(Beginning of DATASET ENTRIES)
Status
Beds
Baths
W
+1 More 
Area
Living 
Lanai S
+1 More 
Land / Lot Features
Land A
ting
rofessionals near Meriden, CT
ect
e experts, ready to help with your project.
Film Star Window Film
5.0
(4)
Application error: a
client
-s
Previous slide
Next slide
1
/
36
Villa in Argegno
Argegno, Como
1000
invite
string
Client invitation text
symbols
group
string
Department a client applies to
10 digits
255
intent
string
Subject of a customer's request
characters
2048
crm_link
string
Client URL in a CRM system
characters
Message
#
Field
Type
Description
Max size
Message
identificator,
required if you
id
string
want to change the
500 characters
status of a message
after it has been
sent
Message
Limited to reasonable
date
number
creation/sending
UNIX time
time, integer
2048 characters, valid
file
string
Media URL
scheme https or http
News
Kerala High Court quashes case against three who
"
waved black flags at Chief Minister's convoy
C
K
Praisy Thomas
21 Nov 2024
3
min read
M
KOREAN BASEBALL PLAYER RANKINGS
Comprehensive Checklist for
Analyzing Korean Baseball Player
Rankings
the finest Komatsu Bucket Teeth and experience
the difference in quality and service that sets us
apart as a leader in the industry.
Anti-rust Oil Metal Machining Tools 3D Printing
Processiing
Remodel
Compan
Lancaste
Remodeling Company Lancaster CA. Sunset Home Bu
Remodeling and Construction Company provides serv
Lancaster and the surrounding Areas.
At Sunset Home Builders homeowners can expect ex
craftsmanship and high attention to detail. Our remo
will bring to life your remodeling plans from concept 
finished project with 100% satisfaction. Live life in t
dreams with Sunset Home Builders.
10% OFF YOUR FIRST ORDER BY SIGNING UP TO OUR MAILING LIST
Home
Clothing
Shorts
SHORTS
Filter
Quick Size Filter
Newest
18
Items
(End of DATASET ENTRIES)
(Beginning of DATASET ENTRIES)
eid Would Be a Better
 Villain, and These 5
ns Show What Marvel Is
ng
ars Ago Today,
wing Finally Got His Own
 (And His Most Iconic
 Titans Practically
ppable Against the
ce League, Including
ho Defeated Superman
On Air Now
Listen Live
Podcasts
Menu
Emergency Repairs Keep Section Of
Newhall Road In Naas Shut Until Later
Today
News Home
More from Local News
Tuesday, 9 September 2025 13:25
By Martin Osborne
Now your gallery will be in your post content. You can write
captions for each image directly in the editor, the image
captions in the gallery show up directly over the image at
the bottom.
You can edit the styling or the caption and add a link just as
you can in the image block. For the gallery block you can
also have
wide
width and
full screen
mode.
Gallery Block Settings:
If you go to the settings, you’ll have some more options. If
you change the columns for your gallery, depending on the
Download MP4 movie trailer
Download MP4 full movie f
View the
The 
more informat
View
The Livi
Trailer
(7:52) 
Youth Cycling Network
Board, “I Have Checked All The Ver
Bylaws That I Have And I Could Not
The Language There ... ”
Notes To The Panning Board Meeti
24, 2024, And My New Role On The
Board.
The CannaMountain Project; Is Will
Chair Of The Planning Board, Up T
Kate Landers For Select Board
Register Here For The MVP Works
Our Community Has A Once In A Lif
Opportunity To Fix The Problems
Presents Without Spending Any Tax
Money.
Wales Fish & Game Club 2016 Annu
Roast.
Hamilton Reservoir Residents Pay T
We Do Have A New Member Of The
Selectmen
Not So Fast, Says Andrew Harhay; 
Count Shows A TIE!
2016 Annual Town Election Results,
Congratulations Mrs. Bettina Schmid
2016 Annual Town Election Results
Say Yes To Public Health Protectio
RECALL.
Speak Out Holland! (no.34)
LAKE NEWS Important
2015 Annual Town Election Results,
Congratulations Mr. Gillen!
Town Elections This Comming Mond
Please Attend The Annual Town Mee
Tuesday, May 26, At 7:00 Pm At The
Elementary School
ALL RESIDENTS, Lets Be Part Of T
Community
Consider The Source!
(End of DATASET ENTRIES)
(Beginning of DATASET ENTRIES)
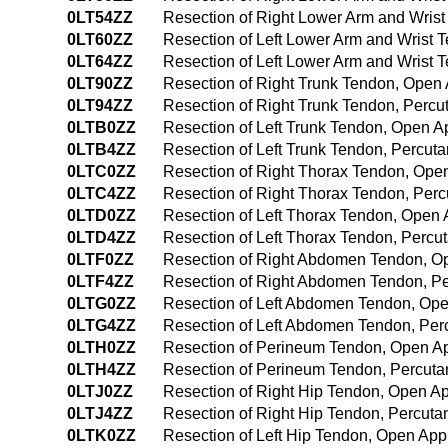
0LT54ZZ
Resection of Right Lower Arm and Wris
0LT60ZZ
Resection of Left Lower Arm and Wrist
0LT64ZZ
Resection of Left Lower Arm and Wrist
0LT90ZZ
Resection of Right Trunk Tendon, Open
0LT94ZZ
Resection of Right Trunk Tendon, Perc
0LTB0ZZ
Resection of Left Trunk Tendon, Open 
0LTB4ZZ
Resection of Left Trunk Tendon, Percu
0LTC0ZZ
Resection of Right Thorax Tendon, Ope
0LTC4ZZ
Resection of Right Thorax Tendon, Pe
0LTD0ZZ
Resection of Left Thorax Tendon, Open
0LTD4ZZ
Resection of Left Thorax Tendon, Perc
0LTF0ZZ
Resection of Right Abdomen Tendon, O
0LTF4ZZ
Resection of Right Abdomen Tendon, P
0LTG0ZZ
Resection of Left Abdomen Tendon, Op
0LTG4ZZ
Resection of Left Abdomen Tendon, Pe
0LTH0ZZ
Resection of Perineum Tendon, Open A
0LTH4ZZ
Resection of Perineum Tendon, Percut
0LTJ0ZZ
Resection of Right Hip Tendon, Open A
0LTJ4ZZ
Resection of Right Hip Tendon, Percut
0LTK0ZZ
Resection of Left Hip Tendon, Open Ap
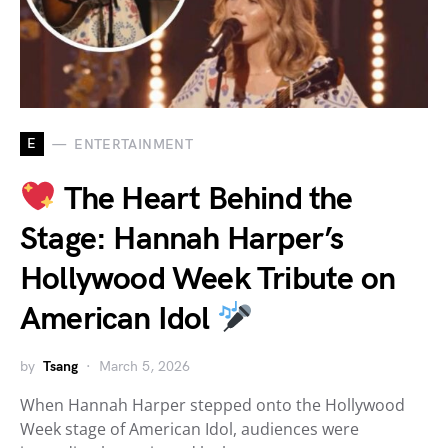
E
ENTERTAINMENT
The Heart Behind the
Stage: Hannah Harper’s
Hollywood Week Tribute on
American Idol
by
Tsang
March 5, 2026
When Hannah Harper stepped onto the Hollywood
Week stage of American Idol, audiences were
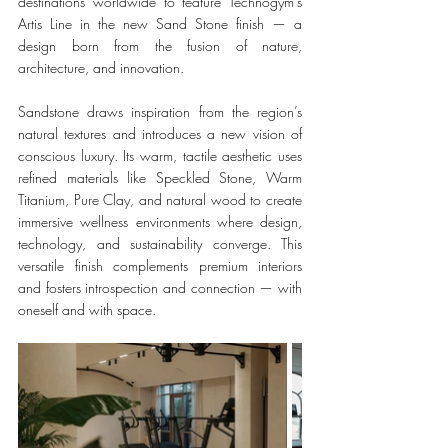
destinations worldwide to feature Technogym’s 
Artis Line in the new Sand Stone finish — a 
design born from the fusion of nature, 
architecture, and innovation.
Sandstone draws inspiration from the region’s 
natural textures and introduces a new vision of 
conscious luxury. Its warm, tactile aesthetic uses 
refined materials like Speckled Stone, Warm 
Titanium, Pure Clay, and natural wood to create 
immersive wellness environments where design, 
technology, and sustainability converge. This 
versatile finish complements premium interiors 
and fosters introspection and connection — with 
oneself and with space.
(End of DATASET ENTRIES)
TASK ITEM: In the listing above, find the line containing "Listen Live" and the line containing "Not So Fast, Says Andrew Harhay;", then retype both and every line between them exactly, with nothing else.

TASK ANSWER:
Listen Live
Podcasts
Menu
Emergency Repairs Keep Section Of
Newhall Road In Naas Shut Until Later
Today
News Home
More from Local News
Tuesday, 9 September 2025 13:25
By Martin Osborne
Now your gallery will be in your post content. You can write
captions for each image directly in the editor, the image
captions in the gallery show up directly over the image at
the bottom.
You can edit the styling or the caption and add a link just as
you can in the image block. For the gallery block you can
also have
wide
width and
full screen
mode.
Gallery Block Settings:
If you go to the settings, you’ll have some more options. If
you change the columns for your gallery, depending on the
Download MP4 movie trailer
Download MP4 full movie f
View the
The 
more informat
View
The Livi
Trailer
(7:52) 
Youth Cycling Network
Board, “I Have Checked All The Ver
Bylaws That I Have And I Could Not
The Language There ... ”
Notes To The Panning Board Meeti
24, 2024, And My New Role On The
Board.
The CannaMountain Project; Is Will
Chair Of The Planning Board, Up T
Kate Landers For Select Board
Register Here For The MVP Works
Our Community Has A Once In A Lif
Opportunity To Fix The Problems
Presents Without Spending Any Tax
Money.
Wales Fish & Game Club 2016 Annu
Roast.
Hamilton Reservoir Residents Pay T
We Do Have A New Member Of The
Selectmen
Not So Fast, Says Andrew Harhay; 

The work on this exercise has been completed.